Bisnis.com, KEDIRI - Kepemilikan hak paten dianggap mendesak bagi pengusaha tenun ikat bandar di Kota Kediri agar mampu menembus pasar ekspor tanpa khawatir dijiplak oleh negara lain.
Kepala Dinas Perindustrian, Perdagangan, Pertambangan, dan Energi Kota Kediri Yetty Sisworini mengatakan hak paten yang urung dikantongi sesungguhnya menghambat keinginan mengekspor tenun ikat bandar. Pasalnya tanpa hak eksklusif itu, Pemkot khawatir produk akan ditiru, diklaim, dan diproduksi secara massal oleh negara lain.
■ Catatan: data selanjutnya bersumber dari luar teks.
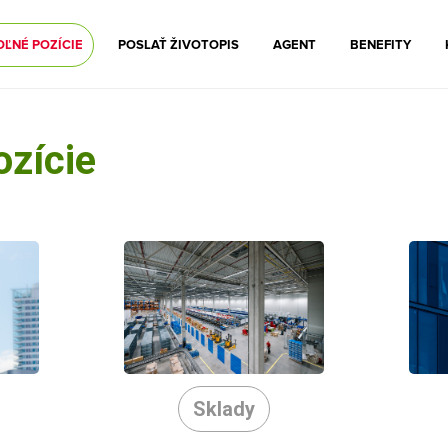
OĽNÉ POZÍCIE
POSLAŤ ŽIVOTOPIS
AGENT
BENEFITY
ozície
Sklady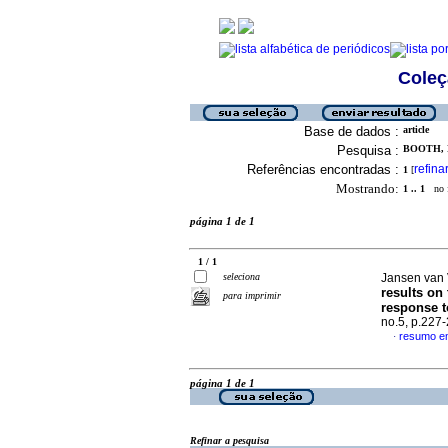
Coleç
Base de dados :
article
Pesquisa :
BOOTH, K
Referências encontradas :
refina
1
[
Mostrando:
1 .. 1
no f
página 1 de 1
1 / 1
seleciona
Jansen van 
results on
para imprimir
response t
no.5, p.227
resumo em
·
página 1 de 1
Refinar a pesquisa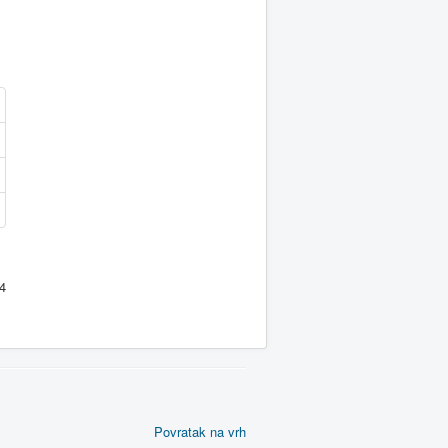
14
Povratak na vrh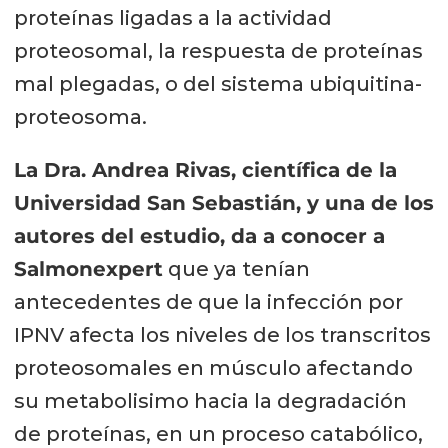
proteínas ligadas a la actividad
proteosomal, la respuesta de proteínas
mal plegadas, o del sistema ubiquitina-
proteosoma.
La Dra. Andrea Rivas, científica de la
Universidad San Sebastián, y una de los
autores del estudio, da a conocer a
Salmonexpert
que ya tenían
antecedentes de que la infección por
IPNV afecta los niveles de los transcritos
proteosomales en músculo afectando
su metabolisimo hacia la degradación
de proteínas, en un proceso catabólico,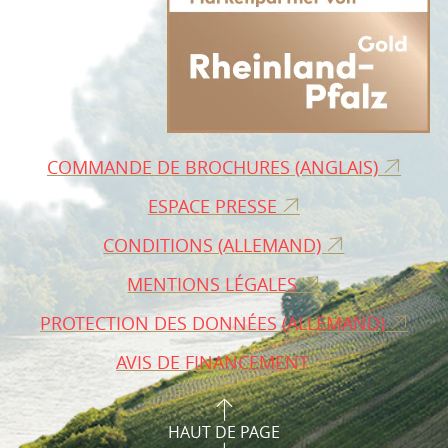
COMMANDE DE BROCHURES (ANGLAIS)
ESPACE PRESSE
CONDITIONS (ALLEMAND)
MENTIONS LÉGALES
PROTECTION DES DONNÉES (ALLEMAND)
AVIS DE FINANCEMENT
HAUT DE PAGE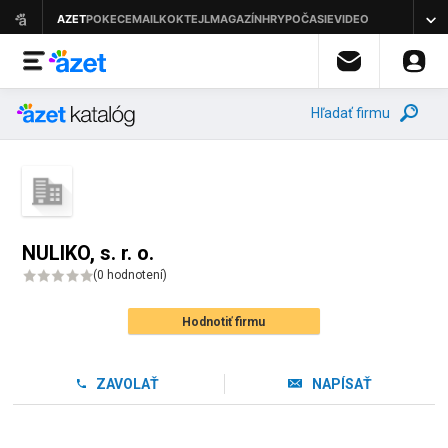
Hľadať firmu
NULIKO, s. r. o.
(
0 hodnotení
)
Hodnotiť firmu
ZAVOLAŤ
NAPÍSAŤ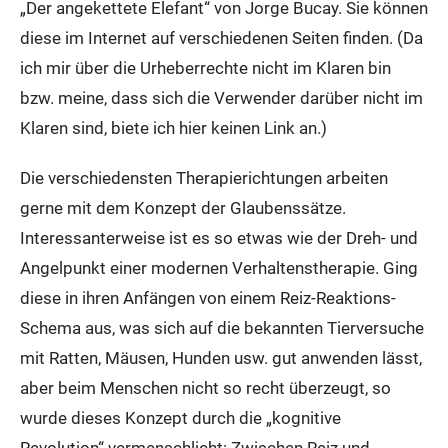
„Der angekettete Elefant“ von Jorge Bucay. Sie können
diese im Internet auf verschiedenen Seiten finden. (Da
ich mir über die Urheberrechte nicht im Klaren bin
bzw. meine, dass sich die Verwender darüber nicht im
Klaren sind, biete ich hier keinen Link an.)
Die verschiedensten Therapierichtungen arbeiten
gerne mit dem Konzept der Glaubenssätze.
Interessanterweise ist es so etwas wie der Dreh- und
Angelpunkt einer modernen Verhaltenstherapie. Ging
diese in ihren Anfängen von einem Reiz-Reaktions-
Schema aus, was sich auf die bekannten Tierversuche
mit Ratten, Mäusen, Hunden usw. gut anwenden lässt,
aber beim Menschen nicht so recht überzeugt, so
wurde dieses Konzept durch die „kognitive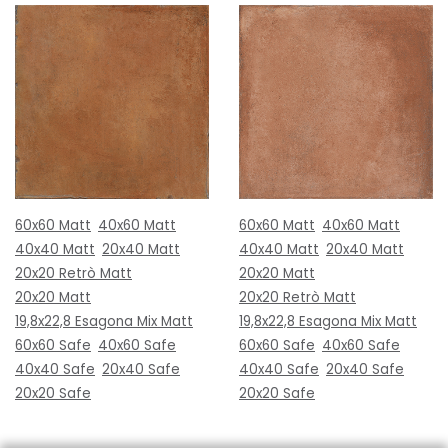
60x60 Matt
40x60 Matt
60x60 Matt
40x60 Matt
40x40 Matt
20x40 Matt
40x40 Matt
20x40 Matt
20x20 Retrò Matt
20x20 Matt
20x20 Matt
20x20 Retrò Matt
19,8x22,8 Esagona Mix Matt
19,8x22,8 Esagona Mix Matt
60x60 Safe
40x60 Safe
60x60 Safe
40x60 Safe
40x40 Safe
20x40 Safe
40x40 Safe
20x40 Safe
20x20 Safe
20x20 Safe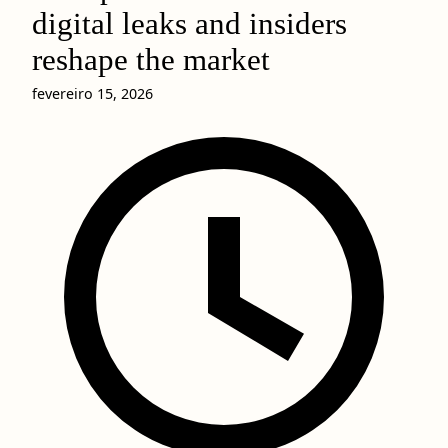
digital leaks and insiders
reshape the market
fevereiro 15, 2026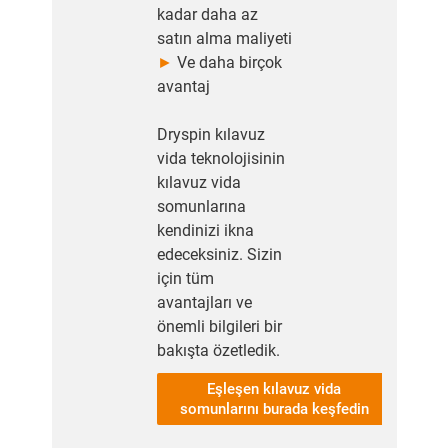
kadar daha az
satın alma maliyeti
►
Ve daha birçok
avantaj
Dryspin kılavuz
vida teknolojisinin
kılavuz vida
somunlarına
kendinizi ikna
edeceksiniz. Sizin
için tüm
avantajları ve
önemli bilgileri bir
bakışta özetledik.
Eşleşen kılavuz vida
somunlarını burada keşfedin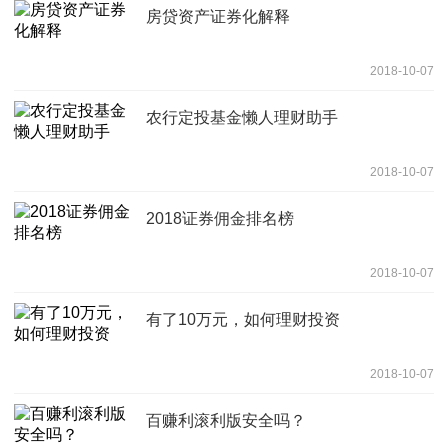
房贷资产证券化解释
2018-10-07
农行定投基金懒人理财助手
2018-10-07
2018证券佣金排名榜
2018-10-07
有了10万元，如何理财投资
2018-10-07
百赚利滚利版安全吗？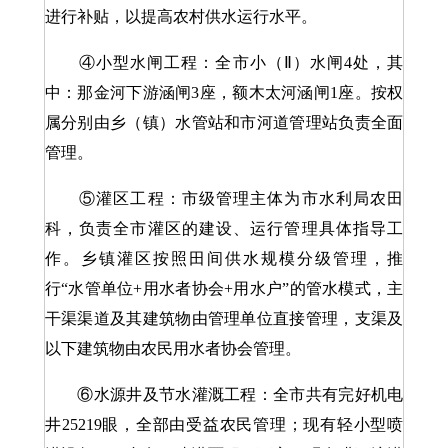
进行补贴，以提高农村供水运行水平。
④小型水闸工程：全市小（Ⅱ）水闸4处，其
中：那金河下游涵闸3座，额木太河涵闸1座。按权
属分别由乡（镇）水管站和市河道管理站负责全面
管理。
⑤灌区工程：市级管理主体为市水利局农田
科，负责全市灌区的建设、运行管理具体指导工
作。乡镇灌区按照田间供水规模分级管理，推
行“水管单位+用水者协会+用水户”的管水模式，主
干渠渠道及其建筑物由管理单位直接管理，支渠及
以下建筑物由农民用水者协会管理。
⑥水源井及节水灌溉工程：全市共有完好机电
井25219眼，全部由受益农民管理；现有轻小型喷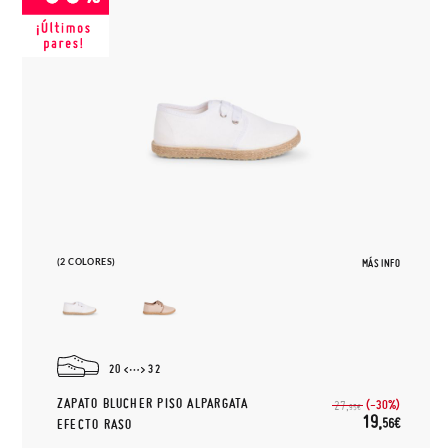
(2 COLORES)
MÁS INFO
20
32
ZAPATO BLUCHER PISO ALPARGATA
(-30%)
27,
95€
19,
56€
EFECTO RASO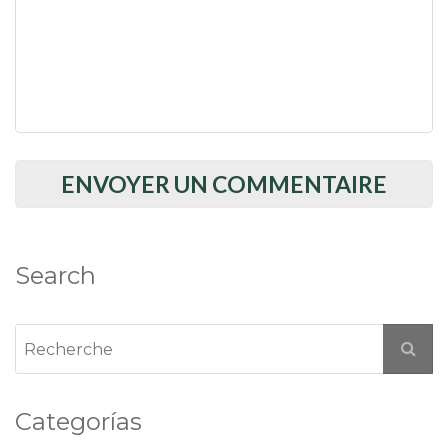
Search
Categorías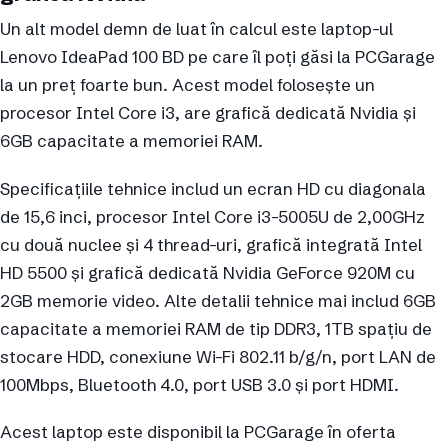
Un alt model demn de luat în calcul este laptop-ul
Lenovo IdeaPad 100 BD pe care îl poți găsi la PCGarage
la un preț foarte bun. Acest model folosește un
procesor Intel Core i3, are grafică dedicată Nvidia și
6GB capacitate a memoriei RAM.
Specificațiile tehnice includ un ecran HD cu diagonala
de 15,6 inci, procesor Intel Core i3-5005U de 2,00GHz
cu două nuclee și 4 thread-uri, grafică integrată Intel
HD 5500 și grafică dedicată Nvidia GeForce 920M cu
2GB memorie video. Alte detalii tehnice mai includ 6GB
capacitate a memoriei RAM de tip DDR3, 1TB spațiu de
stocare HDD, conexiune Wi-Fi 802.11 b/g/n, port LAN de
100Mbps, Bluetooth 4.0, port USB 3.0 și port HDMI.
Acest laptop este disponibil la PCGarage în oferta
"Sebetulnya tenun ini sudah sampai ke Turki, Bangladesh, tetapi tidak pakai nama tenun kami. Mereka pakai nama sendiri. Kan eman (kan sayang)," ungkapnya, Kamis (28/4/2016).
Hak paten sesungguhnya telah diajukan ke Ditjen Hak atas Kekayaan Intelektual Kementerian Hukum dan HAM, tetapi terganjal oleh kesamaan merek. Nama Medali Mas, salah satu merek tenun ikat bandar, ternyata sudah lebih dulu didaftarkan oleh perusahaan lain ke Ditjen HAKI.
Yetty menuturkan Pemkot dan pengusaha tenun masih berembuk soal perubahan nama sejak hak paten didaftarkan setahun lalu. Bagaimanapun, tutur dia, mengubah nama tidak mudah karena berkaitan dengan sejarah perusahaan dan keluarga.
"Mereka masib berpikir. Sudah kami informasikan soal kendala di Kementerian (Kemenkumham) itu. Saya juga bilang, nanti selak (keburu) dijiplak orang lain," ungkap Yetty.
Ketua Koperasi Usaha Bersama Kampung Tenun Ikat Bandar Kidul Eko Hariyanto pun mengungkapkan kekhawatirannya akan plagiasi jika hak paten tidak segera dikantongi.
Menurutnya, beberapa waktu lalu buyer dari India membeli satu kontainer kain tenun ikat bandar. Namun menurut informasi selanjutnya yang dia dengar, produk itu dijual kembali ke China.
"Di sana [China], motifnya terus dijiplak, lalu printing keluarannya. Nanti bisa-bisa produk itu masuk lagi ke Indonesia sudah dalam bentuk printing," ungkapnya.
Eko menuturkan sembari menunggu keputusan Medali Mas mengubah nama, pihaknya berupaya mendaftarkan merek lain untuk dipatenkan.
Salah satu yang tengah didaftarkan adalah merek AAM Putra, usaha milik Eko. Jika hak paten telah dimiliki, pengusaha tenun yang lain bisa mendompleng merek tersebut untuk masuk ke pasar ekspor.
"Hanya satu nama, tetapi semua sudah bisa ke luar negeri. Saya dapat, teman-teman juga dapat," ujarnya.
Eko menyebutkan 20 industri rumahan yang tergabung dalam KUB memproduksi sekitar 200 potong per hari. KUB tak mempunyai catatan omzet seluruh UKM itu. Namun menurutnya, omzet terbesar diraih oleh Medali Mas, yakni rata-rata Rp500 juta per bulan.